━━ The records

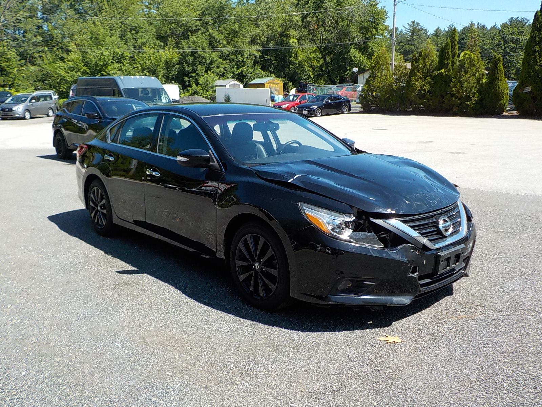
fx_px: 470
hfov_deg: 60.0
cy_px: 204
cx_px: 271
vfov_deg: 46.8
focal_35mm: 30
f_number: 3.3
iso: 125
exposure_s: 1/640
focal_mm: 4.1
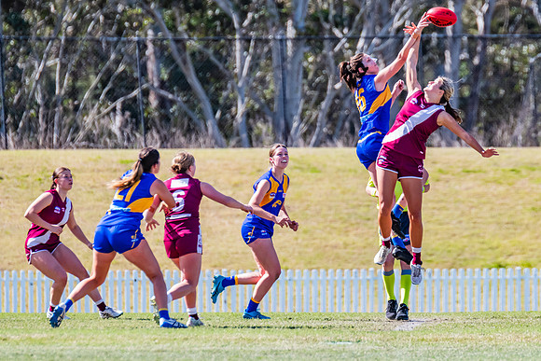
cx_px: 354
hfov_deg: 3.4
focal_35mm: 604
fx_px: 9080
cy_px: 165
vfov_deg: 2.3
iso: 800
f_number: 7.1
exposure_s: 1/1600
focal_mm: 420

━━━━

Problem to work on
Copy the listing exactly but drop its images.

Final answer
fx_px: 470
hfov_deg: 60.0
cy_px: 204
cx_px: 271
vfov_deg: 46.8
focal_35mm: 30
f_number: 3.3
iso: 125
exposure_s: 1/640
focal_mm: 4.1
cx_px: 354
hfov_deg: 3.4
focal_35mm: 604
fx_px: 9080
cy_px: 165
vfov_deg: 2.3
iso: 800
f_number: 7.1
exposure_s: 1/1600
focal_mm: 420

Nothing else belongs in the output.